WORK INSTRUCTION A - List the step-by-step parts that the Django Channels guide says it will consist of.
WORK INSTRUCTION B - Transcribe the passage of the Django Channels guide starting at "We are not going" and ending at "websockets, ie. here.".

DOCUMENT TEXT -
Django Channels on AWS Elastic Beanstalk using an ALB

This post will describe how to set up a Django Channels solution using AWS Elastic Beanstalk [EB]. This guide is written in response to there being very little information on the combination of Channels and AWS. Mainly many solutions end with problems regarding websockets, which is a fundamental part of Channels. See here and here. This guide will consist of multiple step-by-step parts including

  • How to set up a local Django Channels solution
  • How to set up an Application Load Balancer [ALB] to serve websockets
  • How to configure EB to deploy Channels in a production environment

Django Channels in a local environment

We are not going to go through how to create a Django Channels project as it has been very well documented many times, ie. here and here. There is also multiple posts on this blog regarding Django, Channels, Supervisord and websockets, ie. here.

Serving websockets with a load balancer

Elastic Beanstalk runs an Apache webserver serving Django projects as wsgi (mod_wsgi), but it does not natively support websockets. There are different Apache configurations possible to serve websockets, ie. reverse proxy (see here), but for this use case we are going to use a load balancer in front of our servers to route different traffic to different backends based on their relative url. We are going to let Apache continue serving our Django project as wsgi on port 80, but we are going to route all traffic with the relative url "/ws/" to port 5000 where we will have Daphne running, serving our websockets.  More on running Daphne can be read in previous posts. With AWS we can configure an Application Load Balancer to route this traffic.

STORED DATA -
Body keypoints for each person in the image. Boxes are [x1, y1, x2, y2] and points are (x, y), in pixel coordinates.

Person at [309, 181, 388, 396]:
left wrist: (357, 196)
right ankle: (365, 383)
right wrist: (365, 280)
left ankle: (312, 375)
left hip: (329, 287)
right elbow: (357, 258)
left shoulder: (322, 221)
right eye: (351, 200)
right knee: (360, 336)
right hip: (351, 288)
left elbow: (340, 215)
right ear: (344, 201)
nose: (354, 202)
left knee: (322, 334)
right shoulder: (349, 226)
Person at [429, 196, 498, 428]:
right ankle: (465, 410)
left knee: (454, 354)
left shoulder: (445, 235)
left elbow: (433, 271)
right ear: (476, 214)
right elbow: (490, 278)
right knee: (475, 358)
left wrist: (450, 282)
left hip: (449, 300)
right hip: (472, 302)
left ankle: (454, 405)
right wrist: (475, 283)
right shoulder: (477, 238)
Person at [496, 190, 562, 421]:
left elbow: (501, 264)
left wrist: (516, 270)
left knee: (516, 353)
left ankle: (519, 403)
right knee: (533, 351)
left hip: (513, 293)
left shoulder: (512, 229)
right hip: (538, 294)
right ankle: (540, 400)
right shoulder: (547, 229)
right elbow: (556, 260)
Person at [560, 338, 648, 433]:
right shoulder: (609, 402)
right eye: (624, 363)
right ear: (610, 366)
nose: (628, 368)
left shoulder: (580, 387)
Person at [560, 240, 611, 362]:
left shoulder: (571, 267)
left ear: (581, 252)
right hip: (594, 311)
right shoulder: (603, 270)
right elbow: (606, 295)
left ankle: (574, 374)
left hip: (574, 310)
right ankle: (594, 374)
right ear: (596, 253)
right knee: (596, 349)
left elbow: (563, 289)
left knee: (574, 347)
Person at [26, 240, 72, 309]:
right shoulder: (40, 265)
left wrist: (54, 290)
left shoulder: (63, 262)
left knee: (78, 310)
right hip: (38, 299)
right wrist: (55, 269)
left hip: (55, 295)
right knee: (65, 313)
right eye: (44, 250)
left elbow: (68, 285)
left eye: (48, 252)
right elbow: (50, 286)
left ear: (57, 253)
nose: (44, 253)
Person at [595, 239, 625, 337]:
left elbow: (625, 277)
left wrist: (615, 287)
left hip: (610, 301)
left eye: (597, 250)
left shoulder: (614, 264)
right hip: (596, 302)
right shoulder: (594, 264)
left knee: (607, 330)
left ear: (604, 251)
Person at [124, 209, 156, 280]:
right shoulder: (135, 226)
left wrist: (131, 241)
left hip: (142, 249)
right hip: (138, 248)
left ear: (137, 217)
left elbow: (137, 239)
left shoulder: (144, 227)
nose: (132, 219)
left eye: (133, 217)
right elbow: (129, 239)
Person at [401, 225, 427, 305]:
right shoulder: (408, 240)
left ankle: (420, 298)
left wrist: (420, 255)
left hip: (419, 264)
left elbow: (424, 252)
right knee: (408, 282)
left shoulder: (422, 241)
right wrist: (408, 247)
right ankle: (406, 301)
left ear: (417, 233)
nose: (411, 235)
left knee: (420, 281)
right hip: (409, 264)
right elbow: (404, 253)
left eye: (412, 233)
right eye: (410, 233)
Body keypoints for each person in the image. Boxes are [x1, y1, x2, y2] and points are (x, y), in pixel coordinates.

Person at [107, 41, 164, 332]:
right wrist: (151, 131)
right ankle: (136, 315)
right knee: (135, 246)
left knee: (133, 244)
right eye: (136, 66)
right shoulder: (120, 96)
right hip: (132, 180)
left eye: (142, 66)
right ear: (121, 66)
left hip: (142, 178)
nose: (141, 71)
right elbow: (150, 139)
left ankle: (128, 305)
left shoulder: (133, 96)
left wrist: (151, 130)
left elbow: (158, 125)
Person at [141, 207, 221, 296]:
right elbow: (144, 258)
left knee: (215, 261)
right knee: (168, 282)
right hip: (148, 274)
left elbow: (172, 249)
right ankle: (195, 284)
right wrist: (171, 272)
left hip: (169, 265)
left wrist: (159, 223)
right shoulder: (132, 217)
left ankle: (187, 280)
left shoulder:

EXERCISE OUTPUT A -
- How to set up a local Django Channels solution
- How to set up an Application Load Balancer [ALB] to serve websockets
- How to configure EB to deploy Channels in a production environment

EXERCISE OUTPUT B -
We are not going to go through how to create a Django Channels project as it has been very well documented many times, ie. here and here. There is also multiple posts on this blog regarding Django, Channels, Supervisord and websockets, ie. here.